Fifty Shades of Green with Alan Titchmarsh

Fifty Shades of Green with Alan Titchmarsh

Fifty Shades of Green with Alan Titchmarsh: To celebrate half a century spent in gardens around the world, the broadcaster visits his favourite horticultural locations around the UK with friends and experts who share his passions.


 

 



He meets food writer Mary Berry at his favourite vegetable plot, goes inside Prince Charles’ garden at Highgrove, takes a tour of Griff Rhys Jones’ epic space and and strokes the hallowed turf on Wimbledon’s Centre Court. Alan also returns to the allotment where, as a toddler, he was first introduced to gardening.

 

Fifty Shades of Green with Alan Titchmarsh

 

Alan Titchmarsh

Alan Fred Titchmarsh is an English gardener, broadcaster, poet, and novelist.
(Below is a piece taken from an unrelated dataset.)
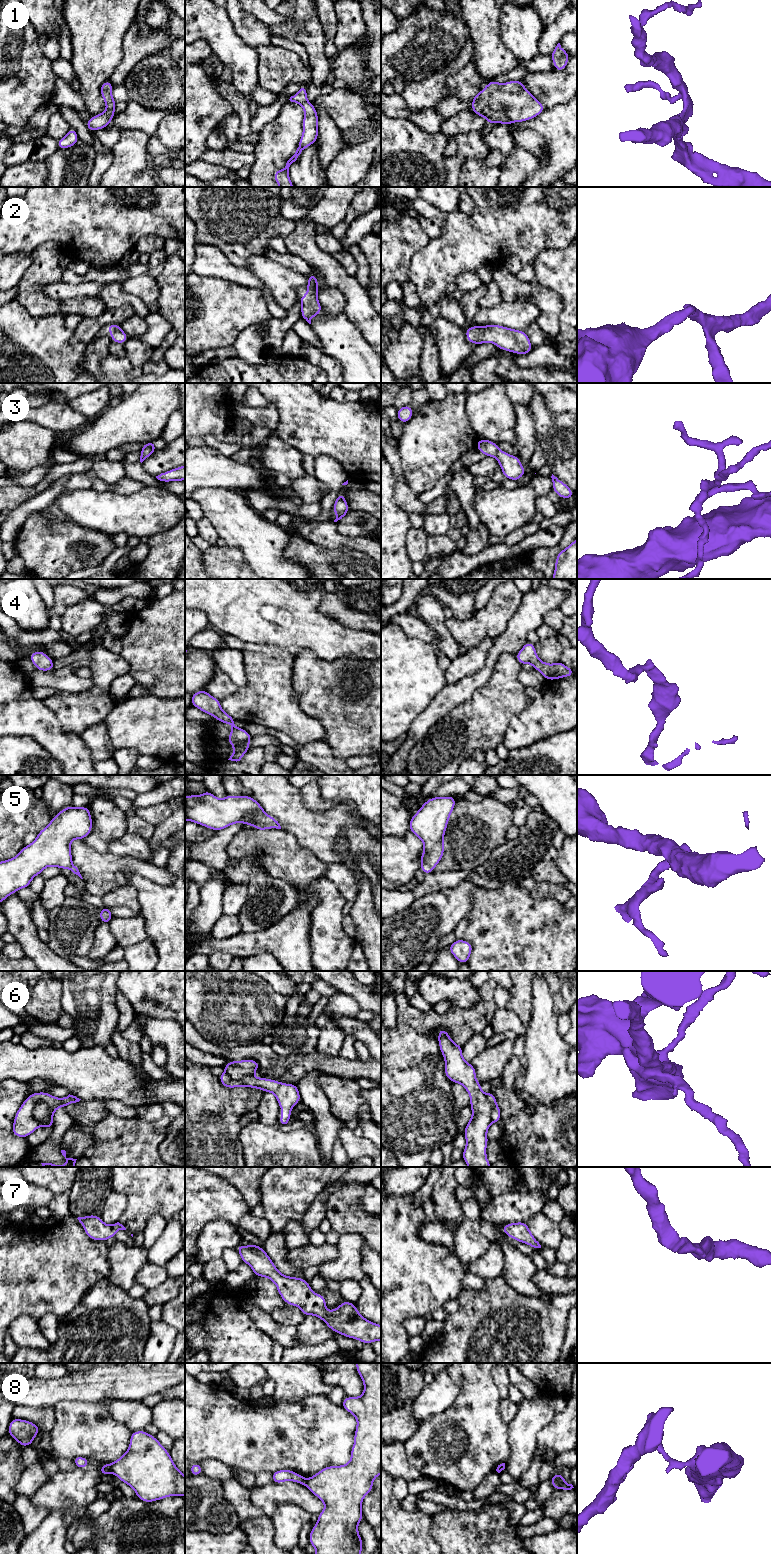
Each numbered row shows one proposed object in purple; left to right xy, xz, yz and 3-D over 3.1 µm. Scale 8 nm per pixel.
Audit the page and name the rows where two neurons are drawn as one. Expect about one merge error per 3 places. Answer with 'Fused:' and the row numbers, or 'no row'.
Fused: 6, 8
After working as a professional gardener and a gardening journalist, he established himself as a media personality through appearances on gardening programmes. He has developed a diverse writing and broadcasting career.
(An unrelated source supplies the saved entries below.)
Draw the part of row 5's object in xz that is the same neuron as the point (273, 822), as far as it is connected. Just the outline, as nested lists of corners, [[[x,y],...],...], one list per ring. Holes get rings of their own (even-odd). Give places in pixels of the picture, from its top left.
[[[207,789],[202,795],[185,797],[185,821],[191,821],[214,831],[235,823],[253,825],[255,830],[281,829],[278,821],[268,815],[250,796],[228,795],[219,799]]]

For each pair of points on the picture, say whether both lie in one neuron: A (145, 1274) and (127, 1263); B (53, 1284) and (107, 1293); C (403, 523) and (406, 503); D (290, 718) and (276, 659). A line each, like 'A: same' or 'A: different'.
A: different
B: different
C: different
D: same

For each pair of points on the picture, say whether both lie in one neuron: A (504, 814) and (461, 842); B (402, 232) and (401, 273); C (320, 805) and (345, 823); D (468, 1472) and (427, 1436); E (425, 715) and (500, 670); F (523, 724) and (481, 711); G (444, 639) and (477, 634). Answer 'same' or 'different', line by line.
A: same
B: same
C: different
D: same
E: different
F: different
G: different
Titchmarsh’s first few television appearances were on the long-running BBC television show Nationwide as a horticulture expert. This led to his being invited to present coverage of the Chelsea Flower Show for BBC television in 1983. Titchmarsh hosted this every year until 2013.
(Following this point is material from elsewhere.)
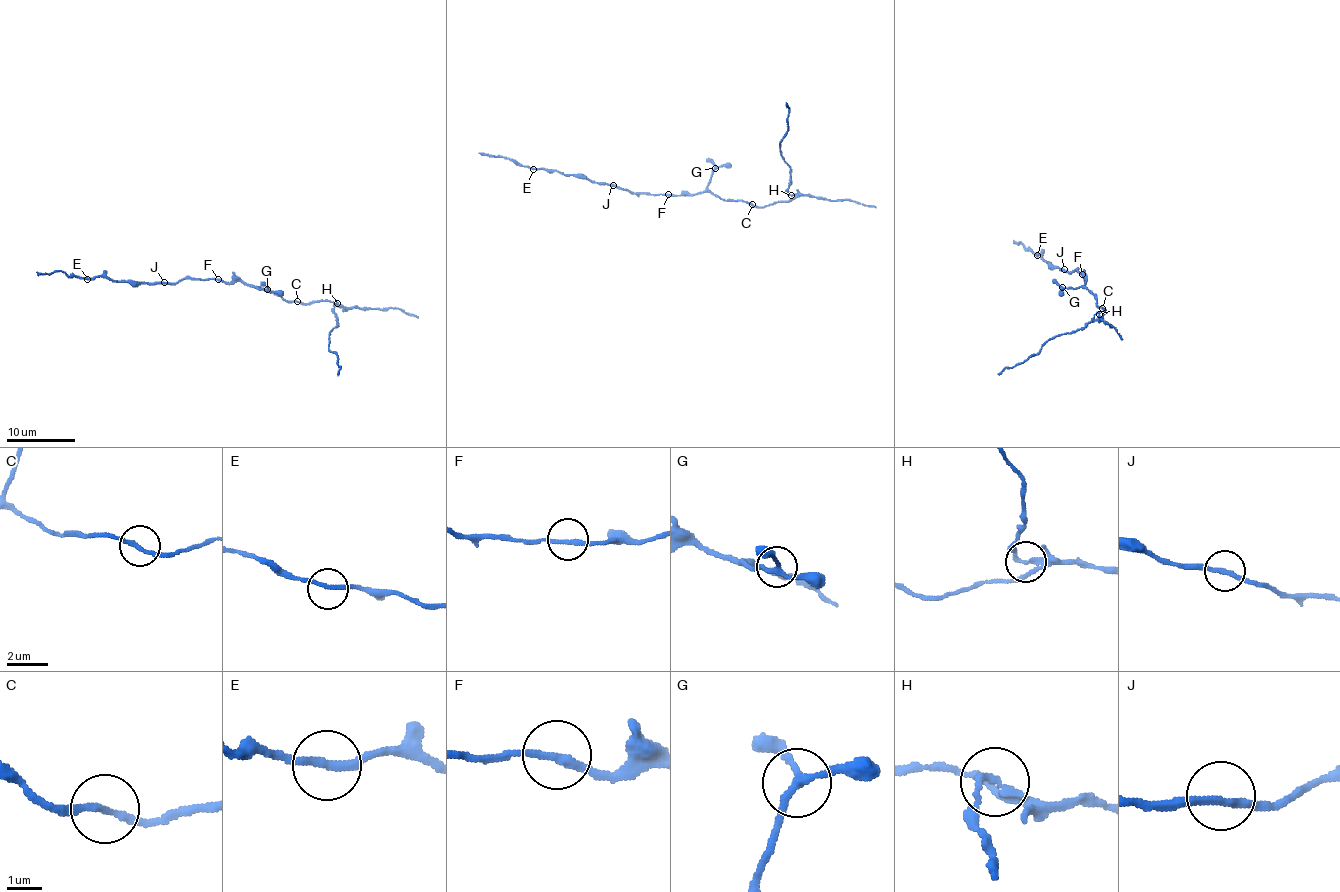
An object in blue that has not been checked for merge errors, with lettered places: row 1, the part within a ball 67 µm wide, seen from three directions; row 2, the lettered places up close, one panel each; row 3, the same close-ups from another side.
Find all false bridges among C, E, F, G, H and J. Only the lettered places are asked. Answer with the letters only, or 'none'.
H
In 1996 the cancellation of Pebble Mill at One gave Titchmarsh the opportunity to move back towards his first love, gardening, and he took over as host of another long-running BBC television programme, Gardeners’ World in the same year, the show being filmed in his own garden.

Mary Berry

Mary Rosa Alleyne Hunnings, known professionally as Mary Berry, is a British food writer and television presenter. After being encouraged in domestic science classes at school, she studied catering and institutional management at college. She then moved to France at the age of 21 to study at Le Cordon Bleu school, before working in a number of cooking-related jobs.

Berry was born on 24 March 1935, the second of three children, to Margaret and Alleyne William Steward Berry (1904–1989). Alleyne was a surveyor and planner who served as Mayor of Bath in 1952 and was closely involved in establishing the University of Bath at Claverton Down. Mary’s great-great-grandfather on her father’s side, Robert Houghton, was a master baker in the 1860s who provided bread for a local workhouse in Norwich. Her mother Marjorie was a housewife who, on occasion, helped Berry’s father with bookkeeping. Her mother died in 2011 aged 105.